Meski sudah pernah bertemu dan berbindang, Tuan Mayer tetap menanyakan perihal Fenita. Entah apa rencana Tuan Mayer, tapi tampaknya dia tidak ingin Troy mengetahui bahwa mereka pernah bertemu.

"Ah, maaf, saya belum mengenalkan kepada anda. Ini istri saya, Fenita." jawab Troy tak kalah sopan.

Ada dua wajah yang terkejut di meja itu. Fenita yang terkejut karena Troy memperkenalkan dirinya kepada Tuan Mayer dengan debutan 'istri'. Bisa dibilang ini pertama kalinya Troy menyebut dirinha sengan sebutan itu.

Wajah kedua yang terkejut adalah Tuan Mayer. Terlihat dari ekspresinya yang berubah saat Troy memperkenalkan Fenita sebagai istri.

"Wah, selamat untuk pernikahannya. Maaf, saya tidak mendengar kabar pernikahan anda sebelumnya." Tuan Mayer segera menguasai dirinya.

"Kami memang belum mempublikasikannya. Jadi, jangan merasa bersalah."

Setelah basa basi sebentar, ketiganya lalu menikmati makan siang dengan tenang. Sesekali beberapa obrolan ringan terselip. Entah itu Tuan Mayer yang memulai ataupun Troy. Lalu mereka beralih ke perbincangan yang serius tentsng pekerjaan. Merasa hanya akan menjadi penganggu, Fenita meminta ijin untuk menikmati pemandangan diluar.

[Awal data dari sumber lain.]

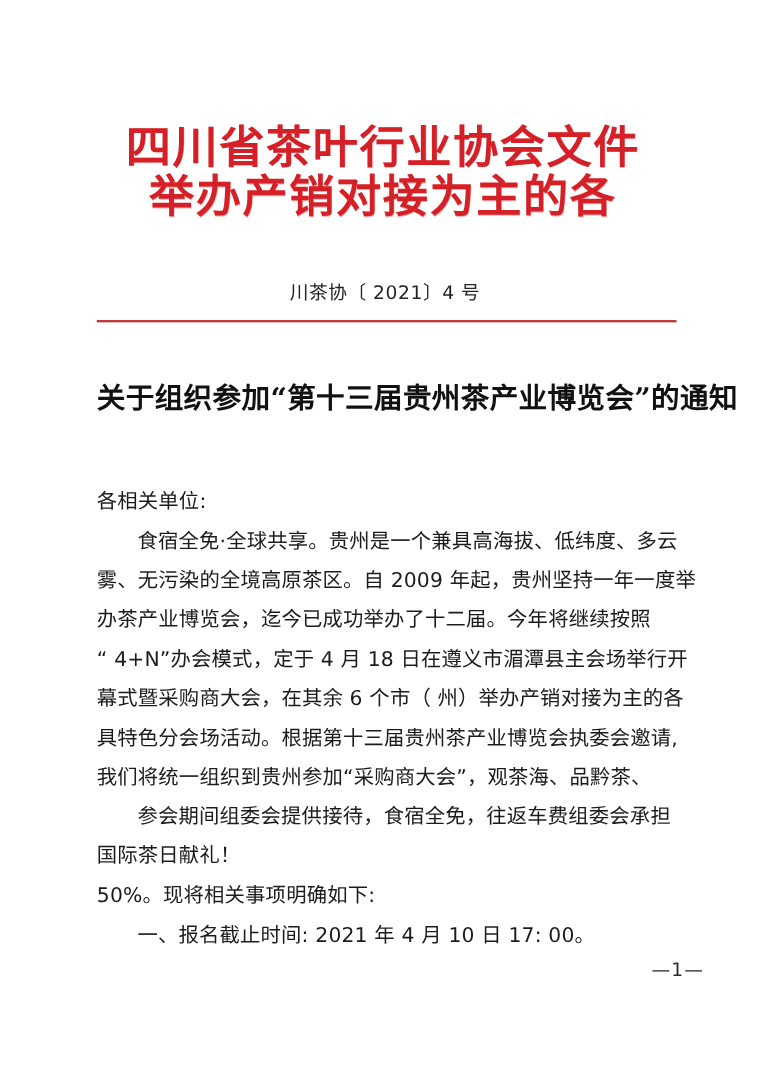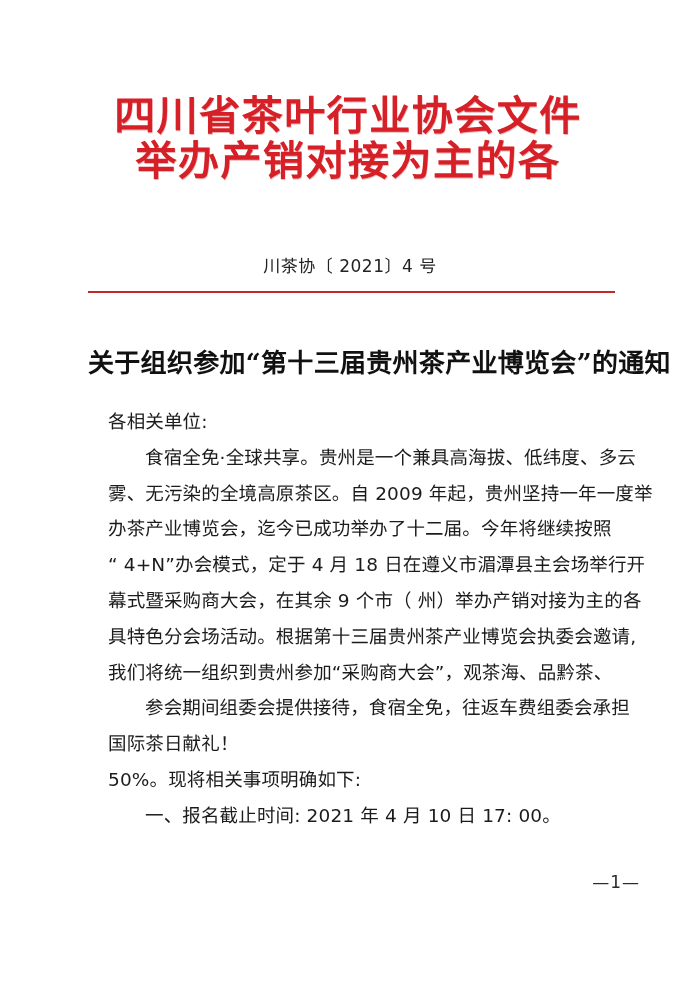--- a/index.html
+++ b/index.html
@@ -29,7 +29,7 @@
   .letterhead {
     position: absolute;
     left: 0;
-    top: 94px;
+    top: 112px;
     width: 696px;
     text-align: center;
   }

"Jangan terlalu jauh." ucap Troy, sambil melingkarkan tangannya di pinggang Fenita saat perempuan itu bangkit.

Fenita membalas dengan senyuman. Dan saat undur diri dari hadapan Tuan Mayer, Fenita hanya menganggukkan kepalanya.

Untung saja restoran ini memiliki taman yang sungguh memanjakan mata. Kolam ikan dengan air terjun buatan membuat pendengaran terasa damai. Suara gemericik air seperti alunan lagu yang dimainkan oleh alam. Sungguh indah. Ditambah lagi bunga-bunga beraneka warna yang tumbuh dengan subur. Pemandangan lain yang memanjakan mata.

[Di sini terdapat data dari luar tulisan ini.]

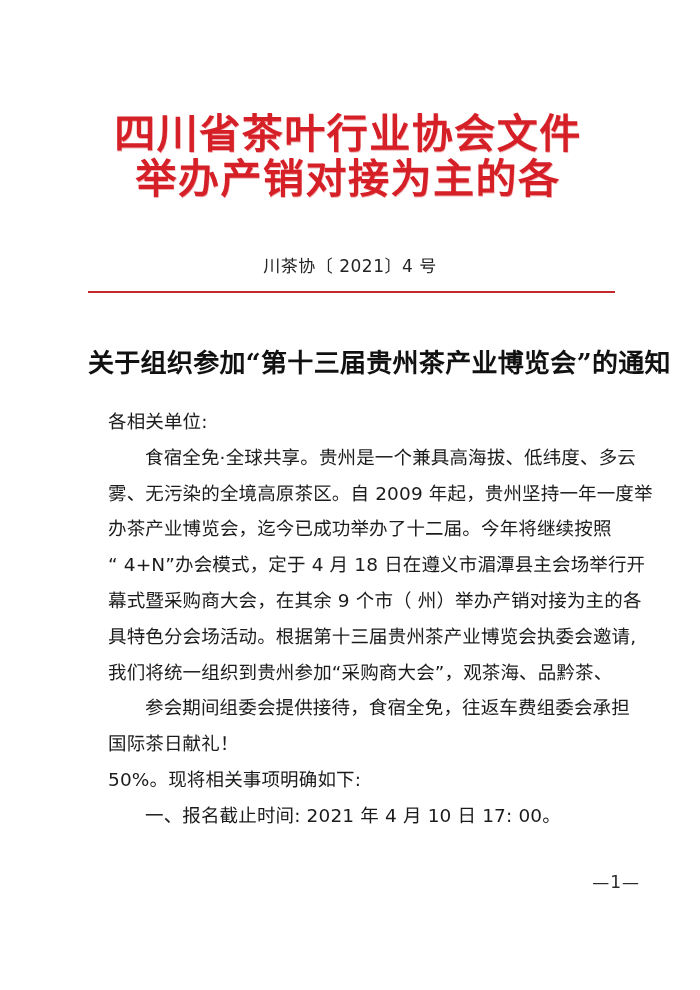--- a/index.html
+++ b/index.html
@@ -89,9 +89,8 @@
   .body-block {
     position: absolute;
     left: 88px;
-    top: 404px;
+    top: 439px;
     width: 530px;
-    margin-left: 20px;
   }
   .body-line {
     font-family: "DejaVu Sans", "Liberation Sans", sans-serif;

"Kamu bisa memberi makan ikan kalau mau." suara itu mengagetkan Fenita yang sedang tenggelam dalam pemikirannya.

"Maaf, saya tidak menyadari kehadiran anda, Sir." kata Fenita begitu melihat Tuan Mayer mendekat.

"Clarissa, jangan begitu formal dihadapanku."

"Maaf, Sir, tapi nama saya masih sama. Fenita."

"Bagiku, kamu selamanya Clarissa untukku." kata Tuan Mayer penuh percaya diri.

"Apa yang kalian bicarakan?" tanya Troy yang mendekat.

"Saya memberitahu Mrs. Darren bahwa dia boleh memberi makan ikannya." jawab Tuan Mayer dengan senyuman.

"Ah, iya. Aku lupa memberitahumu, Sayang. Ini restoran milik Tuan Mayer, dan kolam ini adalah favorit beliau."

"Anda masih saja mengingat hal itu." tampaknya Tuan Mayer malu. "Kolam ikan adalah favorit adikku. Dia bisa berlama-lama menikmati kolam ikan sambil memberinya makan. Tak heran, dulu ikan di kolam kami gemuk-gemuk."

Mendengar itu, ketiganya lalu tertawa ringan.

Tapi ada sesuatu yang menarik perhatian Fenita. Saat Tuan Mayer menceritakan adiknya, dia menerawang jauh seolah berusaha melihat ekspresi seseorang. Membayangkan bagaimana orang yang diceritakannya sedang menatap kolam dengan penuh perhatian.

Seketika kepala Fenita terasa sakit. Namun dia hanya bisa menahannya, tidak mau merusak suasana yang sedang berlangsing.